Most of my students cannot think well. Most of them are capable of learning how to think. My task is to awaken the sleeping giant.

The Internet has ruined them. Yale University professor David Gelerntner says "the internet gives us the news and assists our research, but it is mostly used for low purposes, a glorified fidget spinner, trolling device..."

My philosophy courses are as much about critical thinking as they are about content. This will be demonstrated on day 1 of my MCCC philosophy of religion class, as I present Anselm's Ontological Argument for God's Existence.

1. I have an idea of a being a greater than which cannot be conceived.
2. Therefore, God exists.

I may add the modal version of this argument (from modal logic).

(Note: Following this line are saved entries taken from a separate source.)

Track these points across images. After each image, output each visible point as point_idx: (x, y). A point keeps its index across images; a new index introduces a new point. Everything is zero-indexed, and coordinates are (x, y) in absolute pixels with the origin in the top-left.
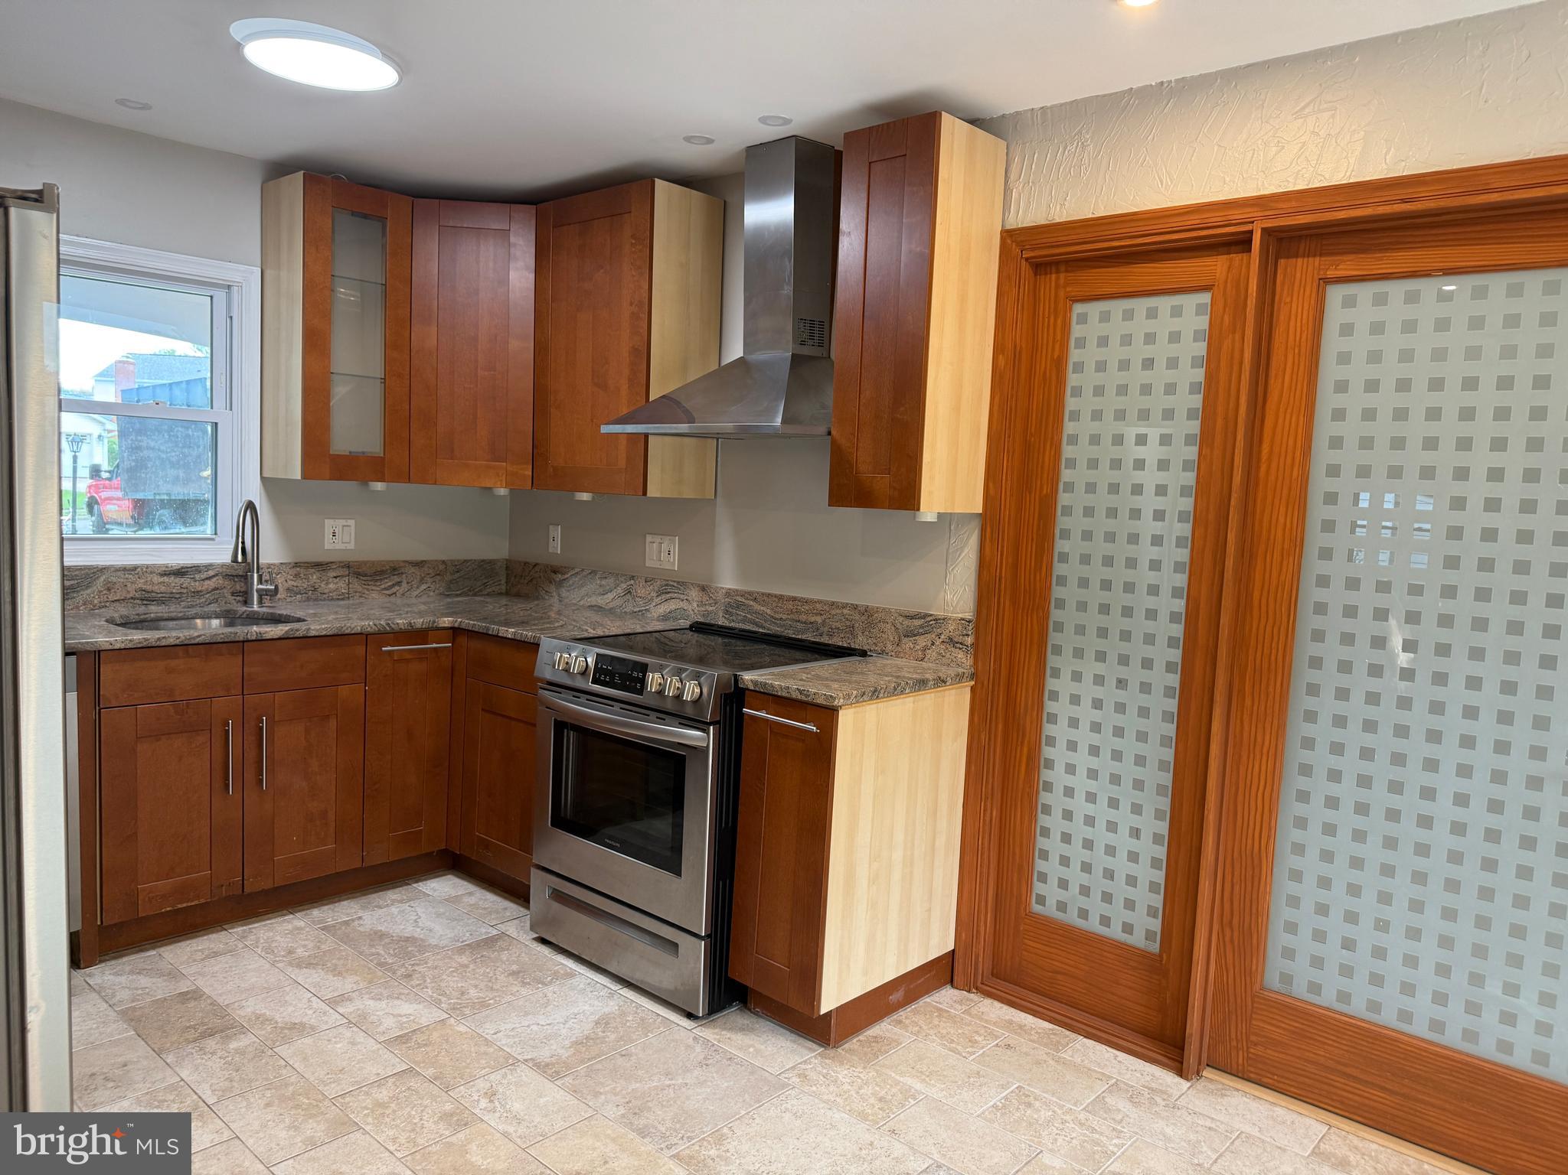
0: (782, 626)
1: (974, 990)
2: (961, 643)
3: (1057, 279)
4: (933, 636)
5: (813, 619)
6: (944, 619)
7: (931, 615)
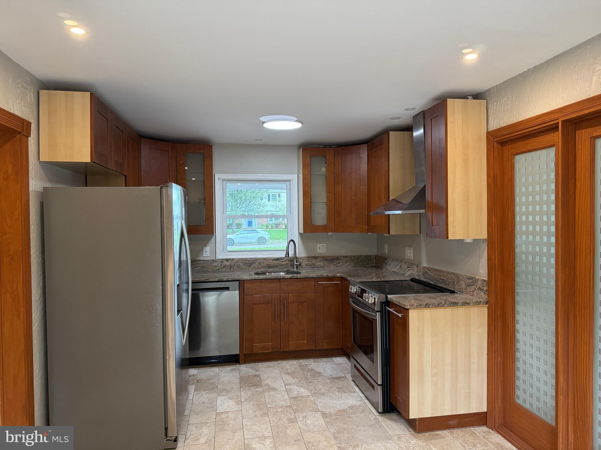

1. It is possible that a necessarily existing being exists.
2. Therefore, God exists.

We will begin the class by spending up to three days on this argument. I want them to experience the intuitive "Aha!" like Oxford philosopher Bertrand Russell had. Russell reports this moment of illumination:

"I remember the precise moment, one day in 1894, as I was walking along Trinity Lane, when I saw in a flash (or thought I saw) that the ontological argument in valid. I had gone out to buy a tin of tobacco; on my way back, I suddenly threw it up in the air, and exclaimed as I caught it: “Great Scott, the ontological argument is sound*.”"  

When this happens in my students, they have been awakened from their Internet coma. They have begun to think.

 *
A "sound" argument, in logic, is one which is formally valid, with true premises.